╭─ Source data

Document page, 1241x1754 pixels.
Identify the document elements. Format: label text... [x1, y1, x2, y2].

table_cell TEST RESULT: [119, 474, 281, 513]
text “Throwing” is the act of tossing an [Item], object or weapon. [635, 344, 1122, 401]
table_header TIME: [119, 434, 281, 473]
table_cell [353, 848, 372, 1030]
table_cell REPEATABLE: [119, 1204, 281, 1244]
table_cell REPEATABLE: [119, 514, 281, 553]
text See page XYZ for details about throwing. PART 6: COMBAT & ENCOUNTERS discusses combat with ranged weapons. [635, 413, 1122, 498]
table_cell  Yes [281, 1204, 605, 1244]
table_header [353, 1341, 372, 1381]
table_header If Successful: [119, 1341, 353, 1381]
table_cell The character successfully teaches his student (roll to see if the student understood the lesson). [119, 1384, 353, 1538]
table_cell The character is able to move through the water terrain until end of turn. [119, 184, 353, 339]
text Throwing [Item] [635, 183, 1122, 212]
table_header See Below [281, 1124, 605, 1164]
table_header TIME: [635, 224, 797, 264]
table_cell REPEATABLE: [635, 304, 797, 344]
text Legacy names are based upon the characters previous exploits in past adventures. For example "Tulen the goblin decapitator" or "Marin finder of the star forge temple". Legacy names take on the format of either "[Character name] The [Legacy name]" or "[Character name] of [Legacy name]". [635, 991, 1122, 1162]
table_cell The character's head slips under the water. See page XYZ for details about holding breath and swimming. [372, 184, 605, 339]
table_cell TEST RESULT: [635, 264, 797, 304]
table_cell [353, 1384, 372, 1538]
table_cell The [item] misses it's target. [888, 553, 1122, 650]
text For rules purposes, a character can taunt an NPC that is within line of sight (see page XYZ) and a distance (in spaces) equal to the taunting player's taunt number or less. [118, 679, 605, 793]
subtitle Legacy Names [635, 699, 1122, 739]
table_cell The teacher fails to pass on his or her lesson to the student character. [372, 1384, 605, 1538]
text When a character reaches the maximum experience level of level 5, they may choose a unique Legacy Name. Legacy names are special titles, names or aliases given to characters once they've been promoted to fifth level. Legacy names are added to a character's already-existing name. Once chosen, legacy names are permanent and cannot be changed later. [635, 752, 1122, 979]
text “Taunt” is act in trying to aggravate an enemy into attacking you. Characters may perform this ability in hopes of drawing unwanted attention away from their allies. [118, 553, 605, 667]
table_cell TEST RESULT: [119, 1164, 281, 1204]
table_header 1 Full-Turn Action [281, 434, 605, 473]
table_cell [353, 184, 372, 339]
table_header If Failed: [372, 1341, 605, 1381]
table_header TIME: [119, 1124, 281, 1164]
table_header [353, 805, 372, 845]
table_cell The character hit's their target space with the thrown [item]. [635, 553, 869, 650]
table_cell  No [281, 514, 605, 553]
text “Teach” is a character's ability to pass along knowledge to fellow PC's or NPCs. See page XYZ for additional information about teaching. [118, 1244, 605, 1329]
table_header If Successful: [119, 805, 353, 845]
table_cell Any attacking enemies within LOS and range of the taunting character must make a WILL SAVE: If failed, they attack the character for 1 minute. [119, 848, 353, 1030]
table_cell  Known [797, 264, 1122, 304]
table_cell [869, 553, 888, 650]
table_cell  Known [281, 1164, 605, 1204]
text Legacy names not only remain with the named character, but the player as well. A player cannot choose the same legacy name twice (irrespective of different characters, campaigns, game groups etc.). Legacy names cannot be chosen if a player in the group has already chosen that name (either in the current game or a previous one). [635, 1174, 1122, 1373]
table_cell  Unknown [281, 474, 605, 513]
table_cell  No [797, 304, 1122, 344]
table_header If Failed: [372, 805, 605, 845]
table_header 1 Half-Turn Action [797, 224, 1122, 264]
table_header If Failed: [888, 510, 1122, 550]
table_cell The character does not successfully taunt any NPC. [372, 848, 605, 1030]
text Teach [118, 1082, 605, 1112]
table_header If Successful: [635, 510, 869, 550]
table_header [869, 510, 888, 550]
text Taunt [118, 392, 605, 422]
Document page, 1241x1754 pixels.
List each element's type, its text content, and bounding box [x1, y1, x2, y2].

╰─

#### Problem to solve:
Copy all of the material above word for word, keeping every line in its original order.

#### Output for this task:
Document page, 1241x1754 pixels.
Identify the document elements. Format: label text... [x1, y1, x2, y2].

table_cell TEST RESULT: [119, 474, 281, 513]
text “Throwing” is the act of tossing an [Item], object or weapon. [635, 344, 1122, 401]
table_header TIME: [119, 434, 281, 473]
table_cell [353, 848, 372, 1030]
table_cell REPEATABLE: [119, 1204, 281, 1244]
table_cell REPEATABLE: [119, 514, 281, 553]
text See page XYZ for details about throwing. PART 6: COMBAT & ENCOUNTERS discusses combat with ranged weapons. [635, 413, 1122, 498]
table_cell  Yes [281, 1204, 605, 1244]
table_header [353, 1341, 372, 1381]
table_header If Successful: [119, 1341, 353, 1381]
table_cell The character successfully teaches his student (roll to see if the student understood the lesson). [119, 1384, 353, 1538]
table_cell The character is able to move through the water terrain until end of turn. [119, 184, 353, 339]
text Throwing [Item] [635, 183, 1122, 212]
table_header See Below [281, 1124, 605, 1164]
table_header TIME: [635, 224, 797, 264]
table_cell REPEATABLE: [635, 304, 797, 344]
text Legacy names are based upon the characters previous exploits in past adventures. For example "Tulen the goblin decapitator" or "Marin finder of the star forge temple". Legacy names take on the format of either "[Character name] The [Legacy name]" or "[Character name] of [Legacy name]". [635, 991, 1122, 1162]
table_cell The character's head slips under the water. See page XYZ for details about holding breath and swimming. [372, 184, 605, 339]
table_cell TEST RESULT: [635, 264, 797, 304]
table_cell [353, 1384, 372, 1538]
table_cell The [item] misses it's target. [888, 553, 1122, 650]
text For rules purposes, a character can taunt an NPC that is within line of sight (see page XYZ) and a distance (in spaces) equal to the taunting player's taunt number or less. [118, 679, 605, 793]
subtitle Legacy Names [635, 699, 1122, 739]
table_cell The teacher fails to pass on his or her lesson to the student character. [372, 1384, 605, 1538]
text When a character reaches the maximum experience level of level 5, they may choose a unique Legacy Name. Legacy names are special titles, names or aliases given to characters once they've been promoted to fifth level. Legacy names are added to a character's already-existing name. Once chosen, legacy names are permanent and cannot be changed later. [635, 752, 1122, 979]
text “Taunt” is act in trying to aggravate an enemy into attacking you. Characters may perform this ability in hopes of drawing unwanted attention away from their allies. [118, 553, 605, 667]
table_cell TEST RESULT: [119, 1164, 281, 1204]
table_header 1 Full-Turn Action [281, 434, 605, 473]
table_cell [353, 184, 372, 339]
table_header If Failed: [372, 1341, 605, 1381]
table_header TIME: [119, 1124, 281, 1164]
table_header [353, 805, 372, 845]
table_cell The character hit's their target space with the thrown [item]. [635, 553, 869, 650]
table_cell  No [281, 514, 605, 553]
text “Teach” is a character's ability to pass along knowledge to fellow PC's or NPCs. See page XYZ for additional information about teaching. [118, 1244, 605, 1329]
table_header If Successful: [119, 805, 353, 845]
table_cell Any attacking enemies within LOS and range of the taunting character must make a WILL SAVE: If failed, they attack the character for 1 minute. [119, 848, 353, 1030]
table_cell  Known [797, 264, 1122, 304]
table_cell [869, 553, 888, 650]
table_cell  Known [281, 1164, 605, 1204]
text Legacy names not only remain with the named character, but the player as well. A player cannot choose the same legacy name twice (irrespective of different characters, campaigns, game groups etc.). Legacy names cannot be chosen if a player in the group has already chosen that name (either in the current game or a previous one). [635, 1174, 1122, 1373]
table_cell  Unknown [281, 474, 605, 513]
table_cell  No [797, 304, 1122, 344]
table_header If Failed: [372, 805, 605, 845]
table_header 1 Half-Turn Action [797, 224, 1122, 264]
table_header If Failed: [888, 510, 1122, 550]
table_cell The character does not successfully taunt any NPC. [372, 848, 605, 1030]
text Teach [118, 1082, 605, 1112]
table_header If Successful: [635, 510, 869, 550]
table_header [869, 510, 888, 550]
text Taunt [118, 392, 605, 422]
Document page, 1241x1754 pixels.
List each element's type, its text content, and bounding box [x1, y1, x2, y2].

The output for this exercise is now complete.